Was die Studie nicht zeigen kann
Trotz der Größe und Breite der Daten ist die Arbeit keine Kausalstudie. Sie zeigt Zusammenhänge, aber keinen direkten Beweis dafür, dass ein niedriger Einkommensrang das Wohlbefinden kausal senkt. Es ist denkbar, dass unbeobachtete Faktoren sowohl Einkommen als auch Wohlbefinden beeinflussen. Die Autorinnen und Autoren versuchen zwar, dieses Problem durch viele Kontrollvariablen und robuste Spezifikationen zu entschärfen, vollständig lösen lässt es sich mit einem solchen Design aber nicht.
Hinzu kommen weitere Einschränkungen. Das Einkommen basiert auf Selbstauskünften, die fehleranfällig sein können. Auch Kaufkraftanpassungen zwischen Ländern können zusätzliche Unsicherheit einführen. Einige Moderatoranalysen beschränken sich zudem auf die jüngste Erhebungsrunde 2023–2024, weil nicht alle Kontextvariablen über die Jahre hinweg konsistent vorliegen. Und schließlich bildet die Studie soziale Vergleiche auf nationaler Ebene ab, obwohl Menschen sich im Alltag oft eher mit Nachbarschaft, Berufsgruppe oder Bildungspeers vergleichen. Dazu liegen in der verwendeten Datenstruktur keine ausreichend feingranularen Angaben vor.

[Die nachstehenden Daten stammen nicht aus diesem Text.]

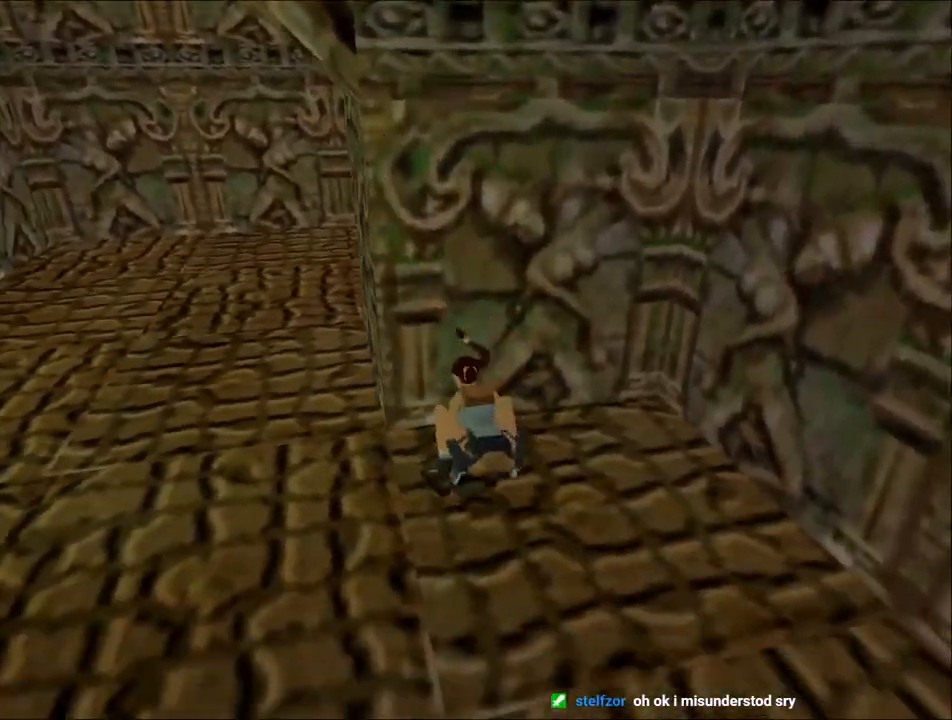
{"keys": ["duck"], "events": []}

Einordnung in den bisherigen Forschungsstand
Die Arbeit steht in einer langen Forschungstradition zur Frage, ob Geld glücklich macht. Frühere Debatten kreisten häufig um Sättigungseffekte, also darum, ob Wohlbefinden ab einem bestimmten Einkommen kaum noch steigt. Die neue Studie verschiebt den Fokus: Nicht die absolute Höhe des Einkommens allein, sondern der soziale Status, der mit Einkommen signalisiert wird, könnte ein zentraler Mechanismus sein. Damit verbindet sie ökonomische Ungleichheitsforschung mit psychologischer Sozialvergleichsforschung und soziologischen Statuskonzepten.
Gerade für die Geistes- und Sozialwissenschaften ist das relevant, weil hier nicht nur Verteilungsfragen, sondern auch kulturelle Werte und soziale Institutionen ins Bild rücken. Dass Sozialkapital den Rang-Effekt abpuffern könnte, legt nahe, dass gesellschaftlicher Zusammenhalt nicht nur moralisch oder politisch, sondern auch psychologisch bedeutsam ist. Das ist kein endgültiger Beweis, aber ein starkes Argument dafür, Wohlbefinden nicht auf individuelles Einkommen zu verkürzen.
Angaben zu Interessenkonflikten und Datenlage
Laut Artikel erklären die Autorinnen und Autoren, dass keine konkurrierenden Interessen vorliegen. Die Primärdaten stammen aus dem Gallup World Poll und sind nicht vollständig offen, sondern für abonnierte Forschende zugänglich; der verwendete Analysecode wurde jedoch über OSF bereitgestellt. Das erhöht die Nachvollziehbarkeit der Auswertung, auch wenn der Datenzugang selbst eingeschränkt bleibt.